CONFIDENTIAL
MANAGEMENT IN CONFIDENCE
9.
and
Let me quote one. In March 1987, Mark Bertram and I convened a meeting to plan a new chancery in Tunis. He and I were fully agreed on the need to combine management and building but the administration insisted on disassociating the two. The result was a two year delay, the writing off of £150,000 - litigation that will pre-occupy my successor. Because of a bad decision in Whitehall, OED ended up renting a building that did not belong to the man who signed the contract, which had a demolition order on it and was to have a clover-leaf inter-change driven through the future Ambassador's office. (The post-mortem, on which I was not consulted, avoided every lesson.)
10. Here in Hong Kong we are following the same route. A committee chaired by an AUS but driven by OED architects is targetted solely on the building. In an entirely separate operation, in a different (slower) time-scale and involving different people, I am expected to crank up a revision of objectives (that has to be done - there is a consensus that the list I inherited is unsuitable). we then need to put the BTC into shape, recruit new LE staff, work out a plan of campaign and begin preparing for 1996. It can be done, but if it is not also coordinated in London and seen as a single package we shall waste a great deal of time and money and our short-comings studied by a large audience.
11. My considered advice is that this process should not be led by a committee chaired by an AUS preoccupied with day-to-day political issues. It is a straightforward management challenge. Responsibility should be given to one person in the administration, capable of coordinating all the various functions, and he should be supported by a secretary from HK Department (Mr Morris). They should produce a comprehensive brief for the project with costings.

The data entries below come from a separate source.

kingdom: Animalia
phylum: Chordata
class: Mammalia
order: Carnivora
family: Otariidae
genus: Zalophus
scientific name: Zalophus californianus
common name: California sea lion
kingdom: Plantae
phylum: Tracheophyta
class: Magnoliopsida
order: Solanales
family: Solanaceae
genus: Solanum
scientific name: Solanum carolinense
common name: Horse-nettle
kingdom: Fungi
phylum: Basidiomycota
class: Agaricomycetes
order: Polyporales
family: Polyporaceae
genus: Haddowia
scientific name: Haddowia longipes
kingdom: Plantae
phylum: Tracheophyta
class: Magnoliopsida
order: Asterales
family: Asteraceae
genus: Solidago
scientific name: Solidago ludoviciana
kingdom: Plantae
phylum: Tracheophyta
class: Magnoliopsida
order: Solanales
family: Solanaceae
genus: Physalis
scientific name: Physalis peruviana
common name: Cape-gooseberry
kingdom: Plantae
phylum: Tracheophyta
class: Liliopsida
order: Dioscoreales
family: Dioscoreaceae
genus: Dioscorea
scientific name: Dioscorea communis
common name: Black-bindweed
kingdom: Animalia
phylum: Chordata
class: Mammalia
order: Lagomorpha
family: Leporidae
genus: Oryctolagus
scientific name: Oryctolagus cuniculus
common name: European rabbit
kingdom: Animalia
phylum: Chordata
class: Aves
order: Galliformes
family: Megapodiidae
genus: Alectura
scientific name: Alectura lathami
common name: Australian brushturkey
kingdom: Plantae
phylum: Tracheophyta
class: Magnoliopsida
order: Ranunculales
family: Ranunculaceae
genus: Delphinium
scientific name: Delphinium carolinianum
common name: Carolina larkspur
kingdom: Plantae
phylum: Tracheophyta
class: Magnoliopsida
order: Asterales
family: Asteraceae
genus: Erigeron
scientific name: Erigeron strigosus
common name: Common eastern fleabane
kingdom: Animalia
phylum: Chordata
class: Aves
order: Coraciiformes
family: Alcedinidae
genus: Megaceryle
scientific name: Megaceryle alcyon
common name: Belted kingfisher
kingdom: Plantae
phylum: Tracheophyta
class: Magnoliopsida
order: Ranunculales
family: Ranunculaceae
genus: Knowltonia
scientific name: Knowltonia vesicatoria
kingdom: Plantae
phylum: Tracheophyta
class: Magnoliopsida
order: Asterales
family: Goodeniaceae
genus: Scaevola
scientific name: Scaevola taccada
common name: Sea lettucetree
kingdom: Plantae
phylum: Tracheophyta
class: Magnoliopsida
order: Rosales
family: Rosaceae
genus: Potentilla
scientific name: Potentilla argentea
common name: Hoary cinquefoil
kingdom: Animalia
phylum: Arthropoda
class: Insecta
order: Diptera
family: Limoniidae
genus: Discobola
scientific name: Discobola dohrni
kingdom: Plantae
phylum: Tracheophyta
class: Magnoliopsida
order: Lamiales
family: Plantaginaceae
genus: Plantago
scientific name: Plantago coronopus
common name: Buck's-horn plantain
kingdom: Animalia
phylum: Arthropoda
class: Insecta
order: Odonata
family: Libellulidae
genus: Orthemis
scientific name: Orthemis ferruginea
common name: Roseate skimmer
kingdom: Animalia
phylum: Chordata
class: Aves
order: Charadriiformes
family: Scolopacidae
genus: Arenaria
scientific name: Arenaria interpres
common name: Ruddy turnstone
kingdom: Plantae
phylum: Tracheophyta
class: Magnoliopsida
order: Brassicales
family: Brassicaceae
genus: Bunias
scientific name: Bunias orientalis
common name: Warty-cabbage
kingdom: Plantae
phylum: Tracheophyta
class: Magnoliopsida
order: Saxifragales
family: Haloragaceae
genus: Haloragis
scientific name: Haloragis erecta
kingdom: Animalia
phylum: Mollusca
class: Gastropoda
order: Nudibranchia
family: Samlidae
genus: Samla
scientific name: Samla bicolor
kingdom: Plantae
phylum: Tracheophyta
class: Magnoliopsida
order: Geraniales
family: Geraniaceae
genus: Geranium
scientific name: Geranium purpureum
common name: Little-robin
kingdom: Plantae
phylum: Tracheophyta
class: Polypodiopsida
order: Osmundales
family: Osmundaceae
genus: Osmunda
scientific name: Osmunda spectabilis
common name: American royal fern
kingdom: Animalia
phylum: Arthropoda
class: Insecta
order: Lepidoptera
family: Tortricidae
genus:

12. I am not knocking OED. I have worked with them for many years and have great sympathy for the load they bear and the erratic demands they all too often face. I do not blame them for the bizarre situation in Hong Kong, where after so many years of direct responsibility, HMG has an estate situation that can best be described as a muddle. My recommendations are designed to draw a line on the past and start serious, coherent planning of staff and estate for 1996 and beyond. As the Irishman would say
to get to 1997 one shouldn't start from here, but there is time if the issues are seized now.